Articles - Cutting your retirement cloth to fit your pension


Our local tailor has decided to retire. Not something which is usually newsworthy. However, Tarcisio is 88 years old. And he is still not ready to give up work. When interviewed for local TV news, he describes how his “heart is crying” at the thought of giving up work and although his mind is still young, he does not have the strength anymore. Tarcisio is not the only older worker who wants to carry on working.

 By Dale Critchley, Workplace Policy Manager, Aviva

 My barber, Vincenzo, started his business in 1967 and is still working one day a week. He has had some of the same customers for over 40 years and coming to work means catching up with old friends as well as providing a great service.

 Clearly, Tarcisio and Vincenzo love their work.

 Working into our 80’s might not appeal to everyone. However, working for longer and transitioning into part-time work is increasingly common. For some, like Tarcisio and Vincenzo, going into work is something they look forward to. For others, not having enough savings means working for longer is a necessity. Auto enrolment is helping employees today save into a pension, but it has only been in place for 10 years, which means there are thousands of workers in their 40’s and 50’s with only a decade’s’ worth of pension savings. Therefore, the traditional cliff-edge retirement around 65 years old might not be an affordable option for this group, unless they act now.

 The seemingly obvious thing to do is to save more into a pension but the cost-of-living squeeze means this might not be a viable option for some, at least not for now. For those people who are struggling to put money aside for the future, financial education can fill a gap to help ensure they are making informed choices to maximise their savings. Saving into a cash ISA or a bank account might be the right thing for some people who want easy access to their money, particularly right now, but it is rarely the right choice for long-term savings. Financial education can equip employees with the knowledge to recognise the tax advantages of pension saving and the potential greater long-term returns of investing.

 Working for longer has three advantages when it comes to pension saving.
 Firstly, it provides savers with more time to save, meaning more employee and employer contributions are paid in. If someone has contributed pension savings for 120 pay days, adding another 36 pay days by retiring three years later will make a big difference.

 Secondly, it provides more time for existing funds to potentially grow in value.
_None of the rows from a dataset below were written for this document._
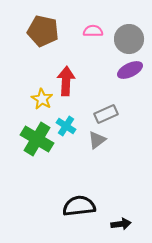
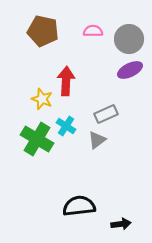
yellow star: rotated 10 degrees counterclockwise
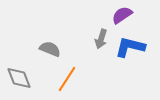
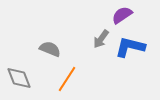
gray arrow: rotated 18 degrees clockwise
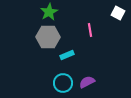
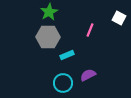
white square: moved 1 px right, 5 px down
pink line: rotated 32 degrees clockwise
purple semicircle: moved 1 px right, 7 px up
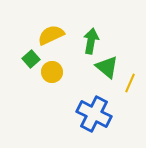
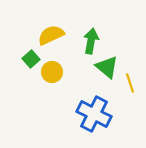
yellow line: rotated 42 degrees counterclockwise
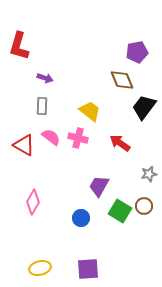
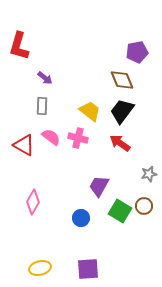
purple arrow: rotated 21 degrees clockwise
black trapezoid: moved 22 px left, 4 px down
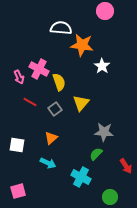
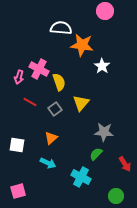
pink arrow: rotated 40 degrees clockwise
red arrow: moved 1 px left, 2 px up
green circle: moved 6 px right, 1 px up
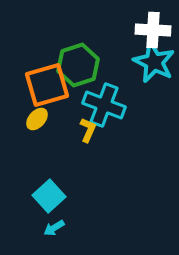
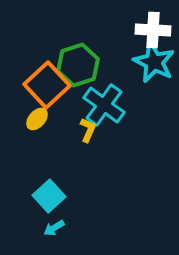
orange square: rotated 27 degrees counterclockwise
cyan cross: rotated 15 degrees clockwise
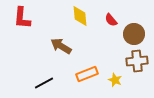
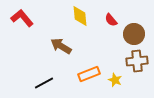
red L-shape: rotated 135 degrees clockwise
orange rectangle: moved 2 px right
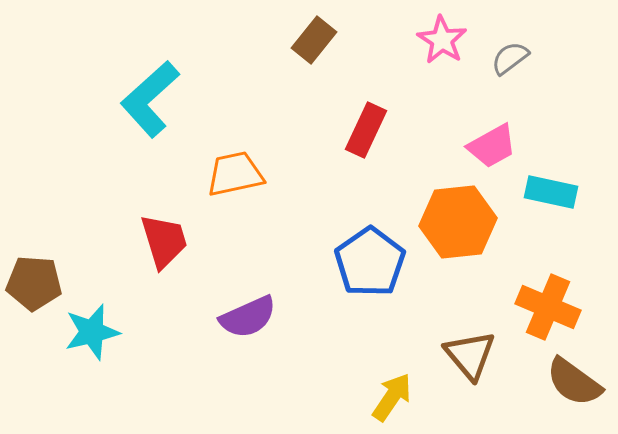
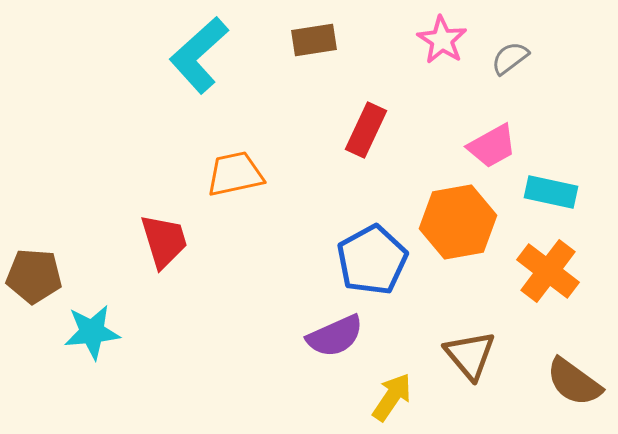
brown rectangle: rotated 42 degrees clockwise
cyan L-shape: moved 49 px right, 44 px up
orange hexagon: rotated 4 degrees counterclockwise
blue pentagon: moved 2 px right, 2 px up; rotated 6 degrees clockwise
brown pentagon: moved 7 px up
orange cross: moved 36 px up; rotated 14 degrees clockwise
purple semicircle: moved 87 px right, 19 px down
cyan star: rotated 8 degrees clockwise
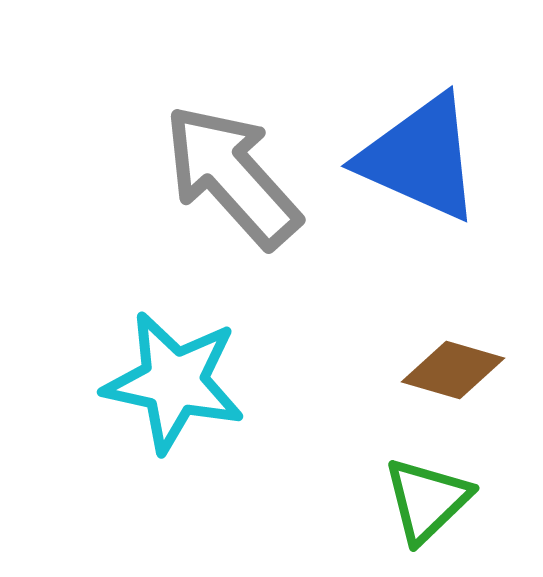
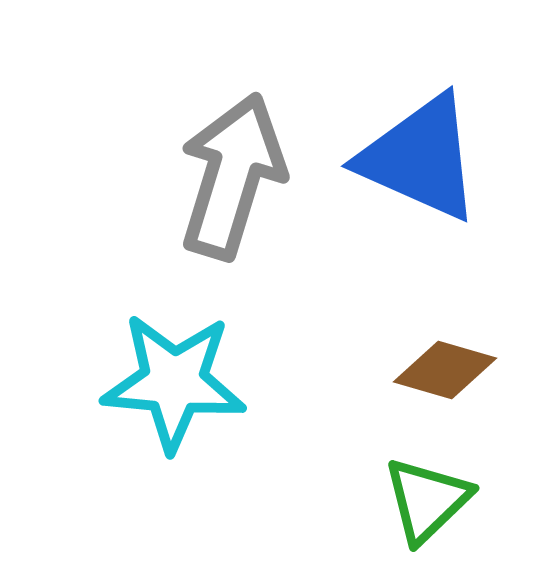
gray arrow: rotated 59 degrees clockwise
brown diamond: moved 8 px left
cyan star: rotated 7 degrees counterclockwise
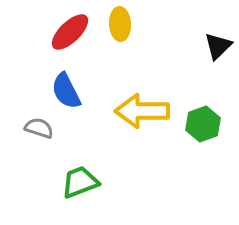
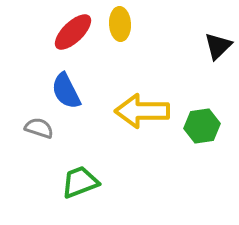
red ellipse: moved 3 px right
green hexagon: moved 1 px left, 2 px down; rotated 12 degrees clockwise
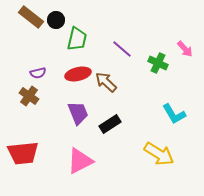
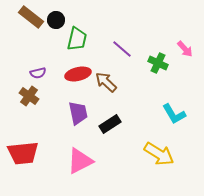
purple trapezoid: rotated 10 degrees clockwise
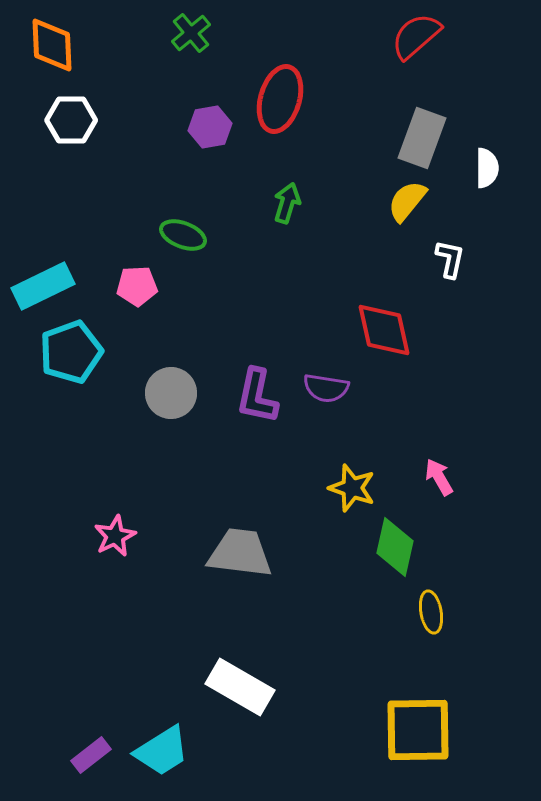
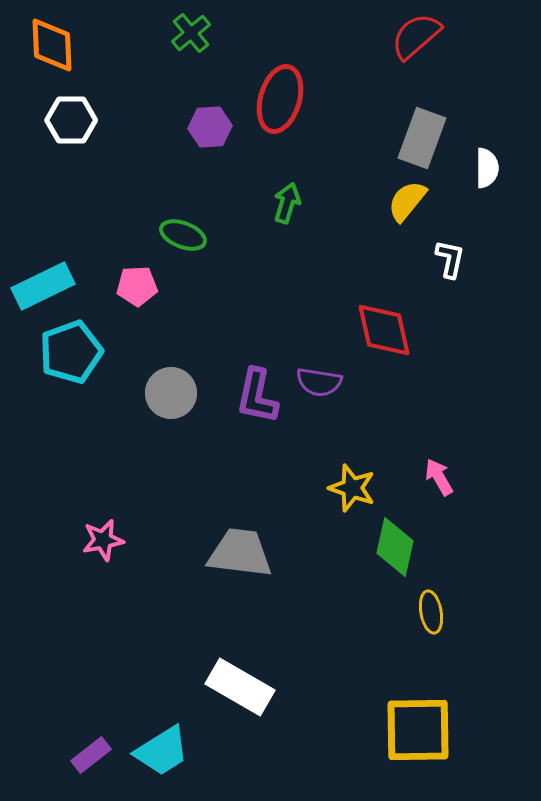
purple hexagon: rotated 6 degrees clockwise
purple semicircle: moved 7 px left, 6 px up
pink star: moved 12 px left, 4 px down; rotated 15 degrees clockwise
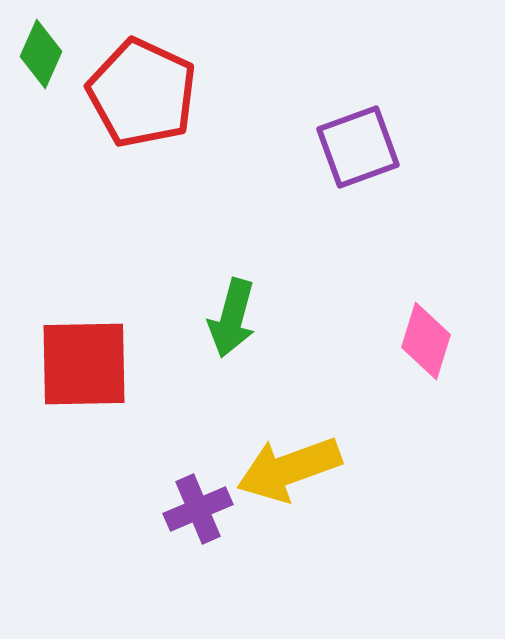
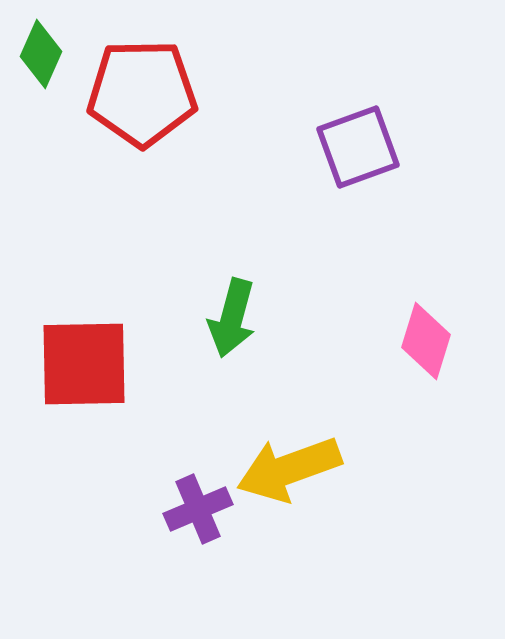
red pentagon: rotated 26 degrees counterclockwise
Traditionally, default funds de-risked towards retirement into a mixture of so-called ‘safer’ cash and bonds in anticipation of an annuity purchase. De-risking now tends to include assets designed to deliver growth during decumulation. The important lesson is that individuals who plan to delay their retirement should let their pension scheme know, so that de-risking is aligned with actual retirement age, and individuals maximise their opportunity for growth and returns.

 The third and final advantage is that the term over which income will be taken from a pension will be reduced. This will be reflected in the sustainable drawdown rate, as well as in annuity rates. At 80 years old, a £100,000 pension pot could provide a single life annuity of £10,975 guaranteed for 5 years for someone in good health, and someone with health conditions could receive a higher amount.

 The increase in value offered by an annuity as people get older is why Aviva is developing a hybrid ‘guided retirement’ solution which will initially be offered to Aviva Master Trust members. It will combine a flexible drawdown income in the early years of retirement with an annuity in later life, to manage the risk of running out of money.

 Another consideration is that the state pension will not be payable until age 67 from April 2028 and may increase further in time.

 Financial necessity and the love of work could mean more people retiring later. In turn, it means that employers and trustees need to ensure their workplace pensions schemes are fit for purpose. Flexibility is key to allowing individuals access to hybrid income made up of flexible pension withdrawals alongside a part-time income. It means employers benefit from years of experience that can be passed on to those coming through the business, and individuals can transition to retirement, perhaps at a gentler pace, and still enjoy working.